The description of how much a drachma or Athenian Talent is worth is best considered by converting it to how many days labor could be purchased. Determining the silver content and converting that weight of silver to current dollars based on current silver values produces nonsensical answers. So I will try to adjust from a day’s wage 2000 years ago to a day’s wage today.
How to do that? Here is my feeble effort.
By the way, this post is one part of my learning about ancient finances.
(Cross post from Attestation Update.)
The U.S. Bureau of Labor Statistics provides a good frame of reference for skilled construction workers in the May 2015 National Occupational Employment and Wage Estimates.
The data for Construction and Extraction Occupations category contains a reasonable frame of reference for skilled workers. The BLS data is organized into ‘detail’ categories with a few of those detail level job classifications rolled into a ‘broad’ subtotal, with a group of broad categories rolled into a ‘minor’ and those rolled up into a ‘major’ category.
Construction and Extraction Occupations is a broad category. Construction Trade workers in a minor category. Brickmasons, Blockmasons, and Stonemasons and Construction Equipment Operators within that grouping are broad categories. Carpenters are a detail category.
Here are a few points of reference:
- Annual mean – category – aggregation
- 47,580 – construction and extraction – major
- 46,970 – extraction workers – minor
- 46,290 – construction trades workers – minor
- 50,200 – brickmasons, blockmasons, and stonemasons – broad
- 51,750 – brickmason, blockmason – detail
- 46,780 – carpenters – detail
- 36,550 – construction laborers – detail
- 48,380 – construction equipment operators – broad
- 29,890 – helpers, construction trade – broad
Here again my little brain doesn’t know how to do the comparison. I’m looking at the description of skilled construction worker in 300 BC and thinking of a carpenter or equipment operator in 2015.
Since skilled construction worker in 300 BC is likely near the top of the skill set at the time, perhaps a better comparison would be to computer technicians today.
If IT workers is a better comparison, consider this data:
- Annual mean – category – aggregation
- 86,170 – Computer and Mathematical occupations – major
- 86,090 – Computer occupations – minor
- 90,600 – computer and information analysts – broad
- 97,930 – software developers and programmers – broad
- 102,160 – software developers, applications, detail
- 70,660 – web developers – detail
- 55,980 – computer support specialists – broad
Using comp for IT workers would produce far higher numbers, like into the $90,000 range. I’ll stay with skilled construction workers. That is a comparison I can get.
Compensation package for skilled construction worker
Looks to me like the best frame of reference is the mean wages (that would be arithmetic average) for brickmason of $51,750 and mean for equipment operators of $48,380.
Those categories are reasonable for the comparisons I want to make and I will round off at $50,000.
In ancient times, actually as recently as 100 years ago, compensation packages did not include any coverage for getting hurt on the job. Today we call it workers compensation.
In ancient times you were on your own in terms of setting up with the taxman. Today employers pay part of the load, which we call the Social Security tax.

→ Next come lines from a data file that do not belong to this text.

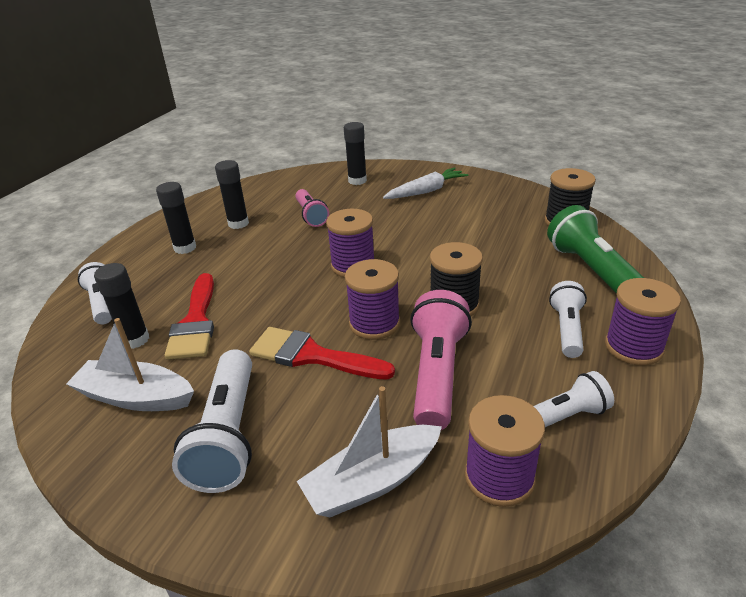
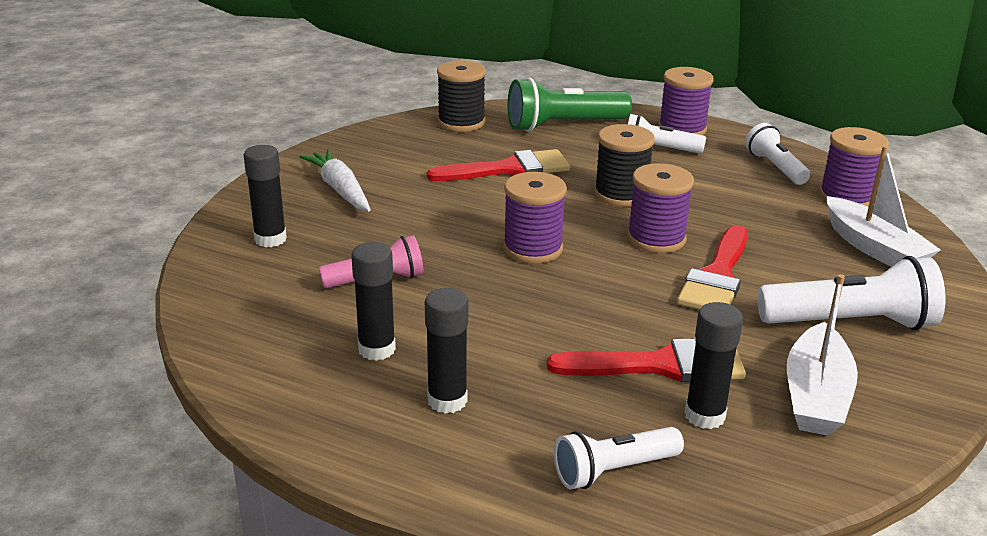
camera: 90 degrees left, 5 degrees down
pink flashlight [410,290,472,430] -> none
none -> red brush [427,149,570,181]

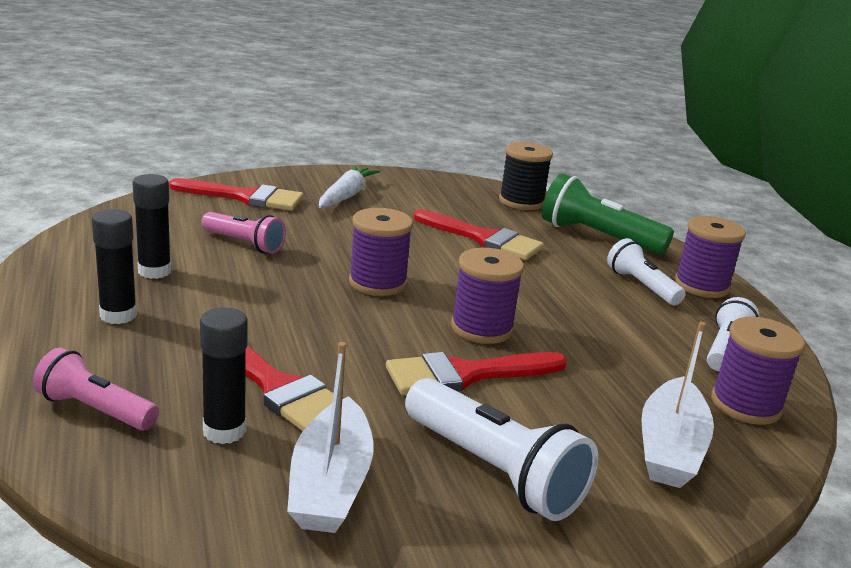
camera: 45 degrees right, 5 degrees down
black glue stick [244,145,287,247] -> red brush [169,178,303,211]
white flashlight [554,427,684,490] -> pink flashlight [33,348,159,431]
black spool [594,124,655,207] -> none
white boat [787,274,858,436] -> white boat turned 60 degrees counterclockwise [287,342,374,533]

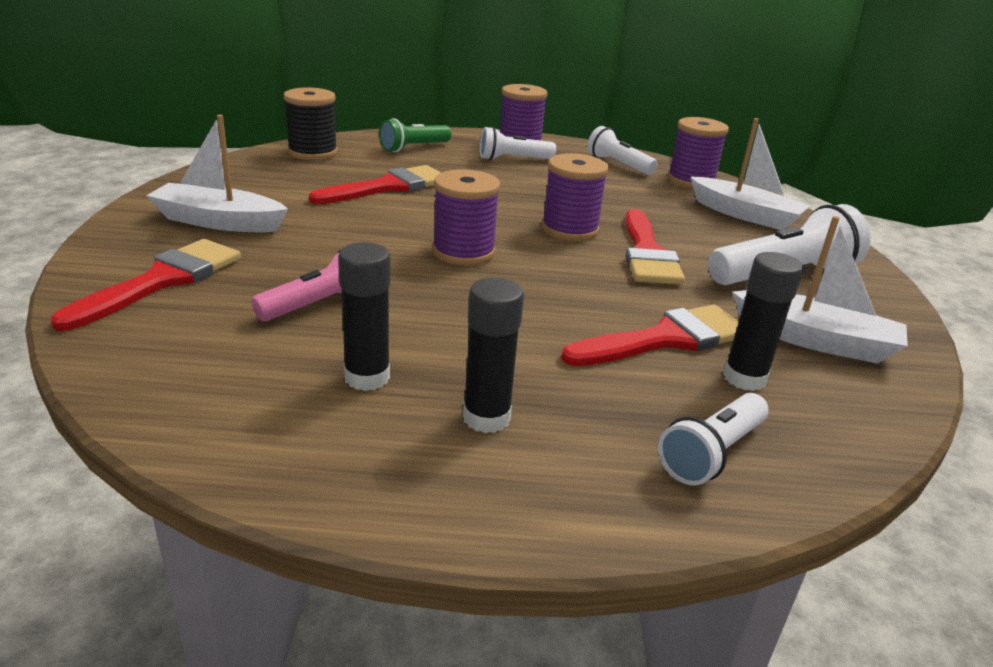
camera: 70 degrees left, 5 degrees up
pink flashlight [33,348,159,431] -> white flashlight [658,393,769,485]
white carrot [319,165,380,208] -> white boat [146,115,288,232]
green flashlight [542,173,674,255] -> green flashlight [379,118,452,152], size x0.62

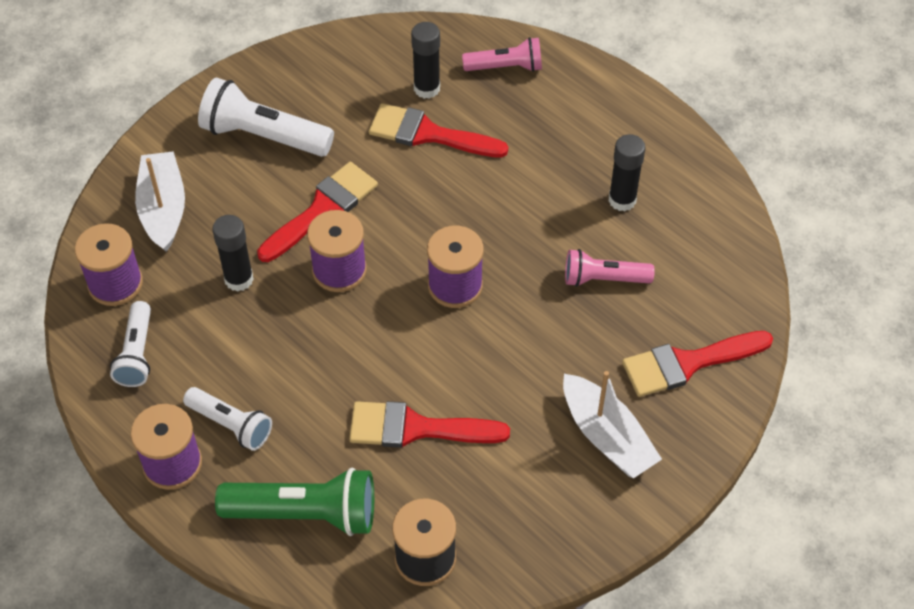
camera: 135 degrees left, 25 degrees up
green flashlight [379,118,452,152] -> green flashlight [215,468,374,536], size x1.60
black glue stick [463,277,524,433] -> black glue stick moved to [212,215,254,291]
white flashlight [658,393,769,485] -> pink flashlight [462,37,542,72]
white boat [732,216,908,364] -> none

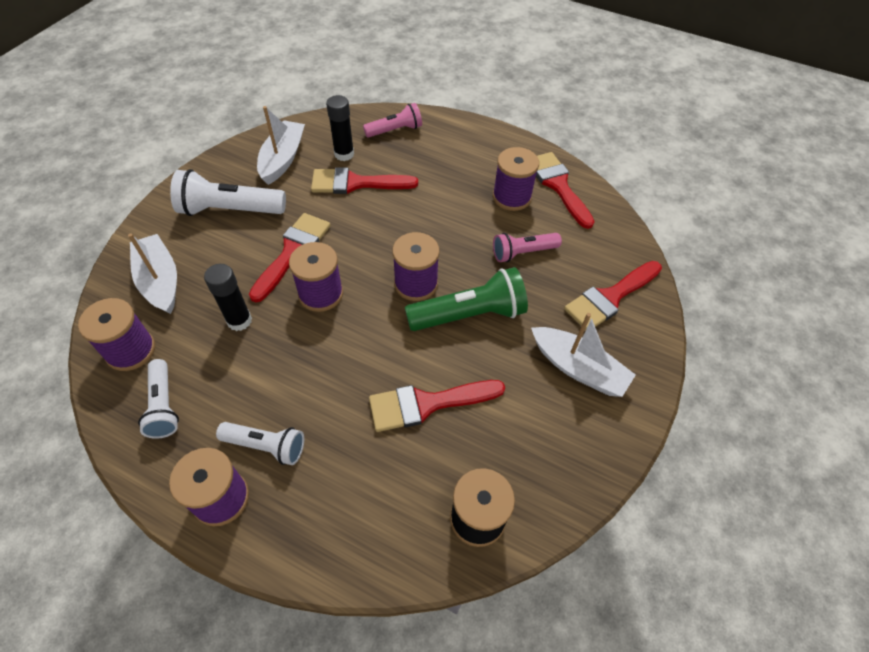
camera: 20 degrees left, 0 degrees up
green flashlight [215,468,374,536] -> green flashlight moved to [405,267,528,331]
black glue stick [608,134,646,211] -> purple spool [493,147,539,211]
none -> white boat [257,106,305,185]
none -> red brush [536,152,595,229]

The final comparison for this analysis is that in ancient times, or even 100 years ago, you were on your own for providing for your health care. Today skilled construction workers would have employer health insurance included in their compensation package.

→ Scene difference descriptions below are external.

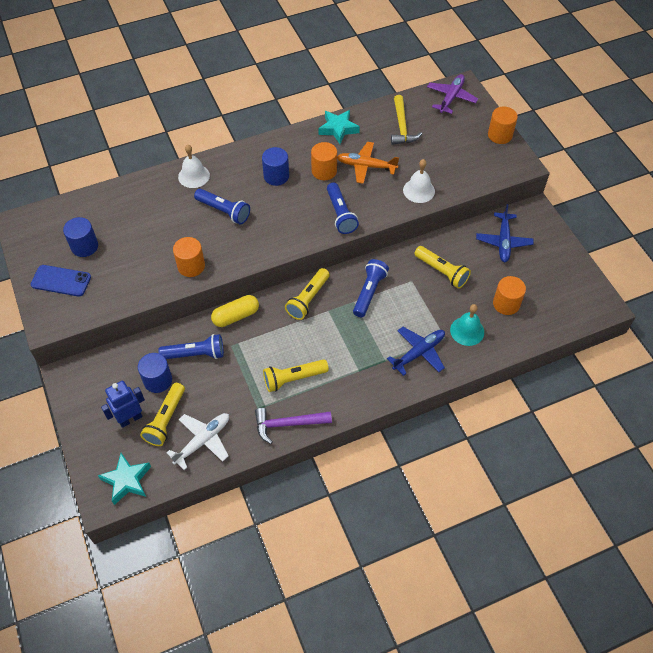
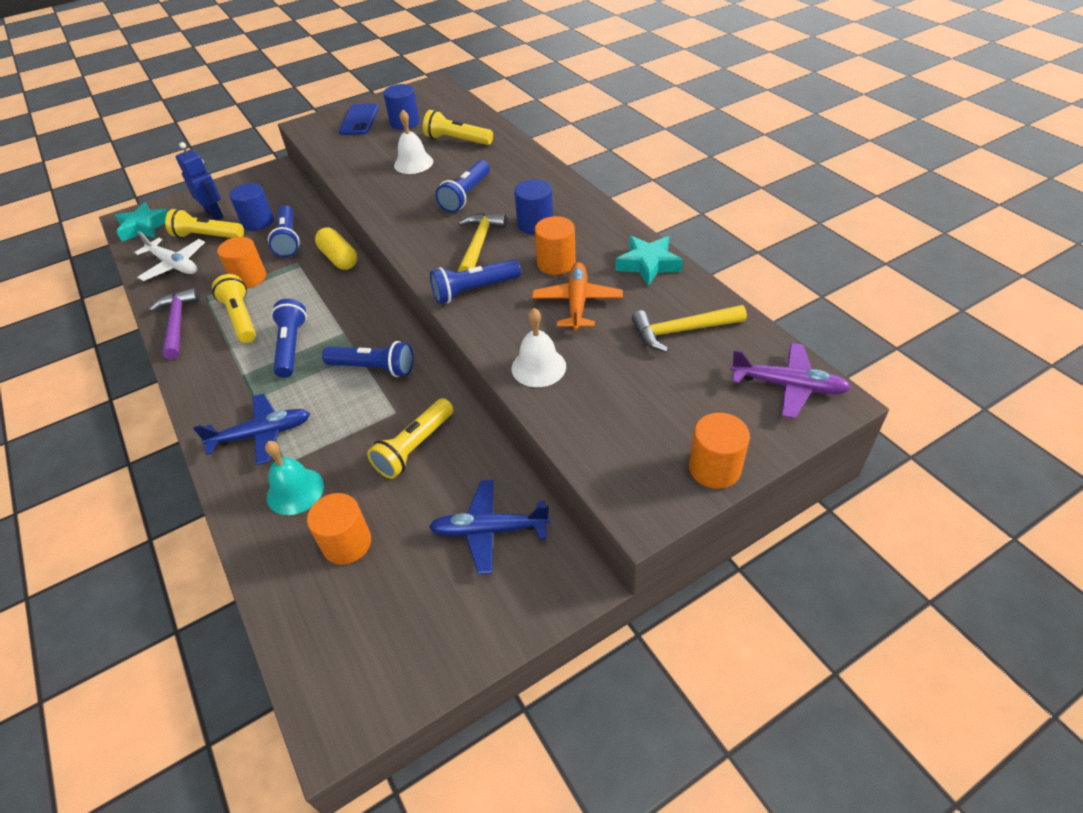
camera: 85 degrees right, 10 degrees down
orange cylinder [173,237,205,277] -> orange cylinder moved to [217,237,266,288]
white bell [178,144,210,188] -> white bell moved to [394,109,433,174]
yellow flashlight [285,268,330,320] -> yellow flashlight moved to [423,110,493,145]
blue plane [387,327,445,376] -> blue plane turned 60 degrees counterclockwise [193,393,310,465]
none -> blue flashlight [271,299,307,378]
none -> yellow hammer [458,213,507,272]

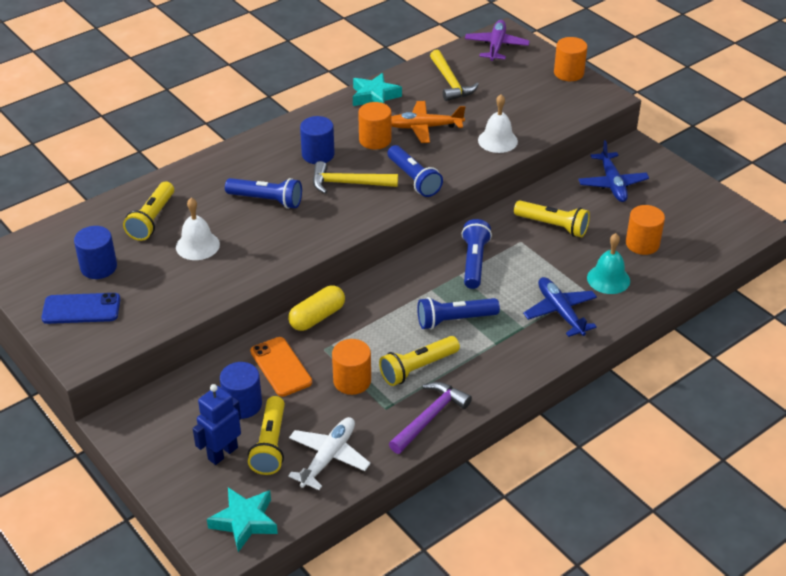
camera: 100 degrees left, 5 degrees down
purple hammer [149,288,199,360] -> purple hammer turned 150 degrees clockwise [389,382,472,454]
blue flashlight [268,205,300,257] -> orange phone [250,337,312,397]

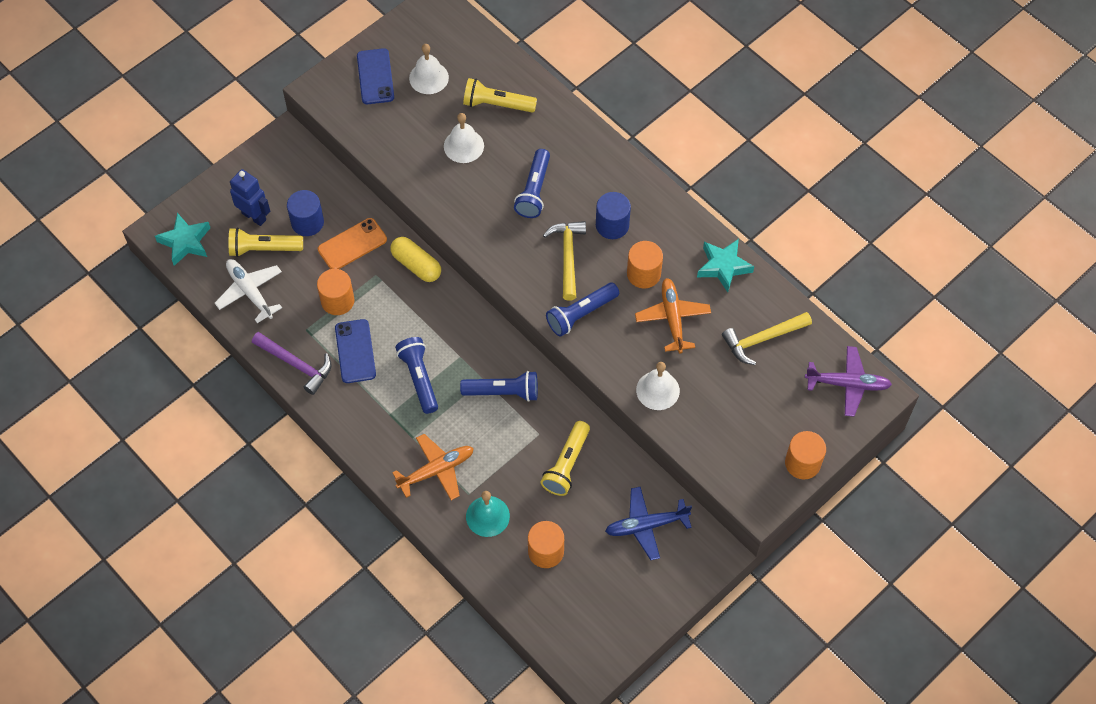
camera: 85 degrees right, 20 degrees up
blue cylinder [74,226,117,279] -> white bell [409,44,449,94]
white plane [288,417,371,490] -> white plane turned 150 degrees counterclockwise [215,259,282,323]
yellow flashlight [379,336,460,386] -> blue phone [335,319,376,383]
blue plane [523,277,597,337] -> orange plane [392,434,474,500]

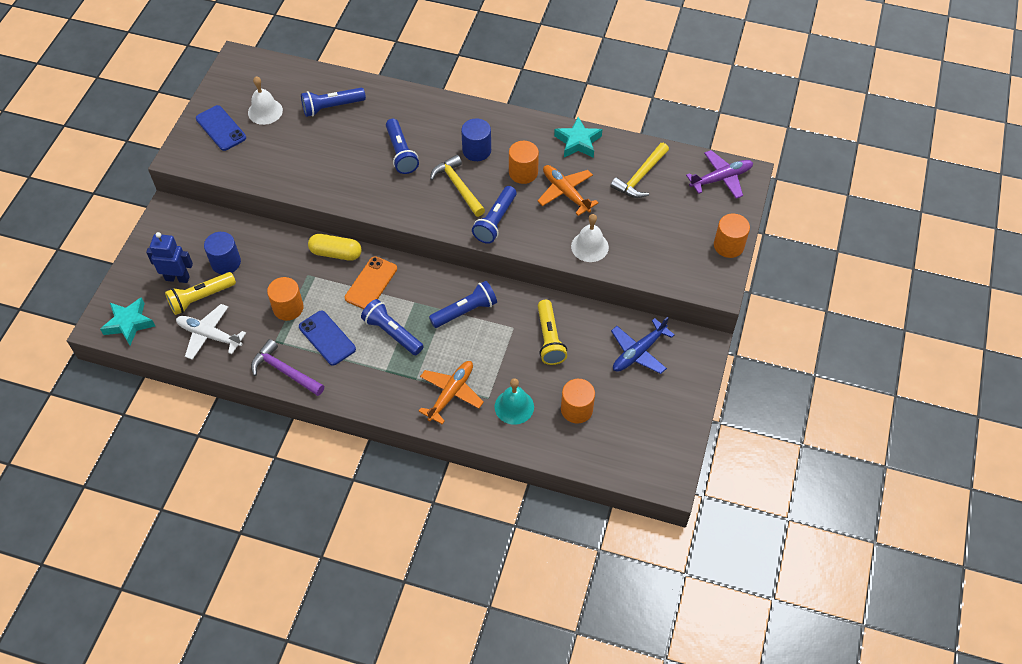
camera: 30 degrees left, 5 degrees down
purple hammer [252,332,331,395] -> purple hammer turned 150 degrees counterclockwise [251,339,324,396]
orange phone [318,218,387,269] -> orange phone moved to [345,256,397,309]
white bell [444,113,484,163] -> none
yellow flashlight [463,78,537,113] -> blue flashlight [301,88,366,117]

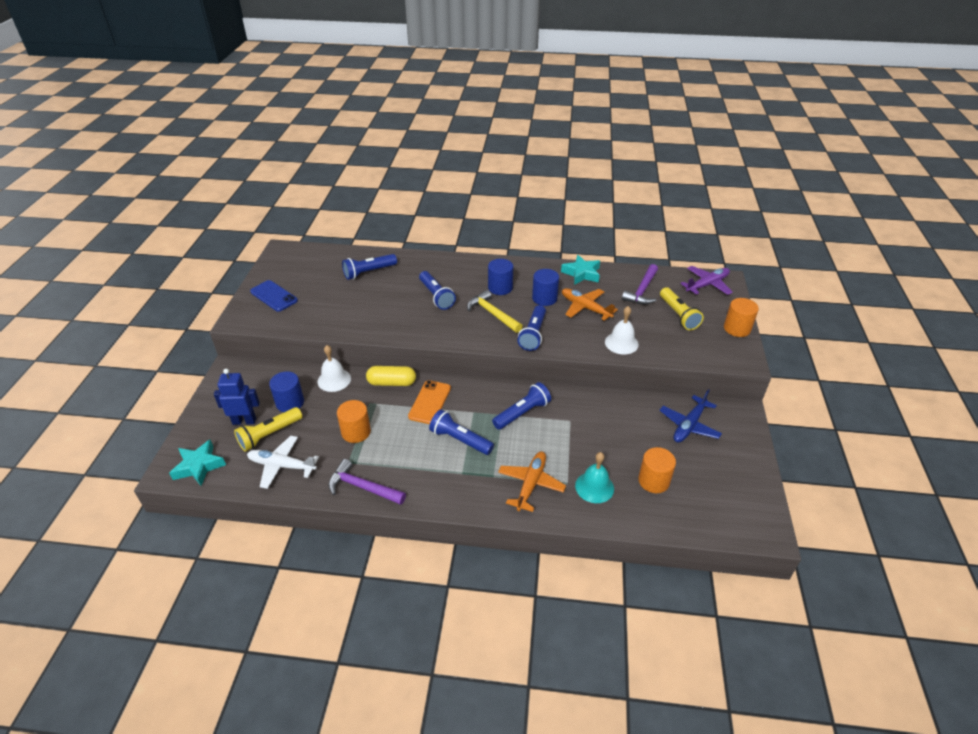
camera: 10 degrees left, 15 degrees down
white bell [248,76,283,125] -> white bell moved to [318,345,351,392]
blue phone [299,311,356,366] -> none
orange cylinder [509,141,539,184] -> blue cylinder [532,269,559,306]
yellow flashlight [538,300,567,365] -> yellow flashlight moved to [660,287,704,330]
yellow hammer [610,143,669,198] -> purple hammer [622,264,658,305]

To compare a days’ wage 2000 years ago to today would require adding in workers comp, employer’s share of Social Security tax, and some guess for health insurance.
I will guess as follows for a skilled construction worker:
- 15% – wild guess for workers comp
- 7.65% – employer’s share of Social Security
- 2.5% – guess for other employment taxes such as federal and state unemployment etc.
- 20% – guess for health insurance – that would be about $10,000 a year which is probably in the range of what typical insurance costs today
- 45.15% – sum of all of my guesses above; this is a point estimate with an unquantified range around it
- 40% – rounding down of all of the above guesses
That means for every $100 wages paid to a skilled construction worker, the employer will pay another $45 for all of the above extra items. I will around that to $40 per $100.
So here is my approximation of current compensation for skilled construction worker:
- $50,000 – approximate compensation today for a skilled construction worker
- $20,000 – approximate cost of workers’ comp, Social Security, unemployment taxes, and health insurance at 45% of comp rounded down to 40%
- $70,000 – approximate total compensation package for a skilled construction worker today.
Because we have become so rich that we can afford paid vacation time and typically 10 or so paid holidays per year, you actually have to hire a worker for 13 or 14 months today to get the same number of hours a worker would put in 2000 years ago. I will not take that into consideration. These comparisons are nowhere near precise enough to consider those factors.
That means I will use $70,000 for a year’s compensation for a skilled worker today.